Skeletal landmark data
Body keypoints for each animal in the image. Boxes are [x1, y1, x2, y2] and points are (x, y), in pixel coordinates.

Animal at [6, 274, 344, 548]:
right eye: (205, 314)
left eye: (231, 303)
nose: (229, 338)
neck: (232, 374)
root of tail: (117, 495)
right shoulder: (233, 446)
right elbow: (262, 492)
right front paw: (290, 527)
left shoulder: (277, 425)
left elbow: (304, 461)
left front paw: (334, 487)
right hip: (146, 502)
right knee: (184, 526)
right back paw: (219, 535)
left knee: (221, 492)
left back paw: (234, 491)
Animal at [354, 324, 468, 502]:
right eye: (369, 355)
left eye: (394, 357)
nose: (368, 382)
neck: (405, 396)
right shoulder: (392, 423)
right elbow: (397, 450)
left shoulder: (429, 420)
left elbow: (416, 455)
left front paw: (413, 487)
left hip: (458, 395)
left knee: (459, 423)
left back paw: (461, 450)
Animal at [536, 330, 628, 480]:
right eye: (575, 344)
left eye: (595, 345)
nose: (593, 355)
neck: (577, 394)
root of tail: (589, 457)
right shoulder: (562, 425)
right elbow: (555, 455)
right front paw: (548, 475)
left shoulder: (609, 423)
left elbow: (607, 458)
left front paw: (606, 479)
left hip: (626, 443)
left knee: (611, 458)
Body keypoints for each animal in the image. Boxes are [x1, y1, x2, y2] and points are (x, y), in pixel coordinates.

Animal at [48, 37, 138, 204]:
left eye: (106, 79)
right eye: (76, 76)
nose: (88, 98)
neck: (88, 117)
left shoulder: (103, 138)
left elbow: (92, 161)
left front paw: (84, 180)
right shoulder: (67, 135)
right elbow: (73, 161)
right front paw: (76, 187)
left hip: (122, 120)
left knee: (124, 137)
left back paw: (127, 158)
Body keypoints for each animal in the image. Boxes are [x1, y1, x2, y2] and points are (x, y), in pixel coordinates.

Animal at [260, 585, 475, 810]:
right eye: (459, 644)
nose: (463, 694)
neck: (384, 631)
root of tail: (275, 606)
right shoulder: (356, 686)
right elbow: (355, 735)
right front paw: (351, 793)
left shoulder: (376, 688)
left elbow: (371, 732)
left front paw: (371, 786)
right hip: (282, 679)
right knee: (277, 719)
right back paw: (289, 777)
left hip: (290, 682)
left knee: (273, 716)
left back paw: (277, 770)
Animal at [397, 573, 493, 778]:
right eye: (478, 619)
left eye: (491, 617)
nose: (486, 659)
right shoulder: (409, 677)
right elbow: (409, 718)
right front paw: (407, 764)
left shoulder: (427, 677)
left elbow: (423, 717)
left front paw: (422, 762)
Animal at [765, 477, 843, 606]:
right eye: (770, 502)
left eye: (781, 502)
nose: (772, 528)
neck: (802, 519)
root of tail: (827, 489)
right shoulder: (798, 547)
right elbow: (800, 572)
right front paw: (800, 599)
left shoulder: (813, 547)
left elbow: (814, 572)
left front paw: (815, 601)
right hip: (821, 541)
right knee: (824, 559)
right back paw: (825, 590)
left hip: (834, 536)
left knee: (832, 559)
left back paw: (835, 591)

■ What you will do
Take the lines above and print them exactly.

■ Answer to this problem
Body keypoints for each animal in the image. Boxes are [x1, y1, x2, y2] and points are (x, y), in pixel coordinates.

Animal at [6, 274, 344, 548]:
right eye: (205, 314)
left eye: (231, 303)
nose: (229, 338)
neck: (232, 374)
root of tail: (117, 495)
right shoulder: (233, 446)
right elbow: (262, 492)
right front paw: (290, 527)
left shoulder: (277, 425)
left elbow: (304, 461)
left front paw: (334, 487)
right hip: (146, 502)
right knee: (184, 526)
right back paw: (219, 535)
left knee: (221, 492)
left back paw: (234, 491)
Animal at [354, 324, 468, 502]:
right eye: (369, 355)
left eye: (394, 357)
nose: (368, 382)
neck: (405, 396)
right shoulder: (392, 423)
right elbow: (397, 450)
left shoulder: (429, 420)
left elbow: (416, 455)
left front paw: (413, 487)
left hip: (458, 395)
left knee: (459, 423)
left back paw: (461, 450)
Animal at [536, 330, 628, 480]:
right eye: (575, 344)
left eye: (595, 345)
nose: (593, 355)
neck: (577, 394)
root of tail: (589, 457)
right shoulder: (562, 425)
right elbow: (555, 455)
right front paw: (548, 475)
left shoulder: (609, 423)
left elbow: (607, 458)
left front paw: (606, 479)
left hip: (626, 443)
left knee: (611, 458)
Body keypoints for each animal in the image. Boxes are [x1, y1, x2, y2] and points are (x, y), in pixel coordinates.

Animal at [48, 37, 138, 204]:
left eye: (106, 79)
right eye: (76, 76)
nose: (88, 98)
neck: (88, 117)
left shoulder: (103, 138)
left elbow: (92, 161)
left front paw: (84, 180)
right shoulder: (67, 135)
right elbow: (73, 161)
right front paw: (76, 187)
left hip: (122, 120)
left knee: (124, 137)
left back paw: (127, 158)
Body keypoints for each animal in the image. Boxes are [x1, y1, x2, y2] and points are (x, y), in pixel coordinates.

Animal at [260, 585, 475, 810]:
right eye: (459, 644)
nose: (463, 694)
neck: (384, 631)
root of tail: (275, 606)
right shoulder: (356, 686)
right elbow: (355, 735)
right front paw: (351, 793)
left shoulder: (376, 688)
left elbow: (371, 732)
left front paw: (371, 786)
right hip: (282, 679)
right knee: (277, 719)
right back paw: (289, 777)
left hip: (290, 682)
left knee: (273, 716)
left back paw: (277, 770)
Animal at [397, 573, 493, 778]:
right eye: (478, 619)
left eye: (491, 617)
nose: (486, 659)
right shoulder: (409, 677)
right elbow: (409, 718)
right front paw: (407, 764)
left shoulder: (427, 677)
left elbow: (423, 717)
left front paw: (422, 762)
Animal at [765, 477, 843, 606]:
right eye: (770, 502)
left eye: (781, 502)
nose: (772, 528)
neck: (802, 519)
root of tail: (827, 489)
right shoulder: (798, 547)
right elbow: (800, 572)
right front paw: (800, 599)
left shoulder: (813, 547)
left elbow: (814, 572)
left front paw: (815, 601)
right hip: (821, 541)
right knee: (824, 559)
right back paw: (825, 590)
left hip: (834, 536)
left knee: (832, 559)
left back paw: (835, 591)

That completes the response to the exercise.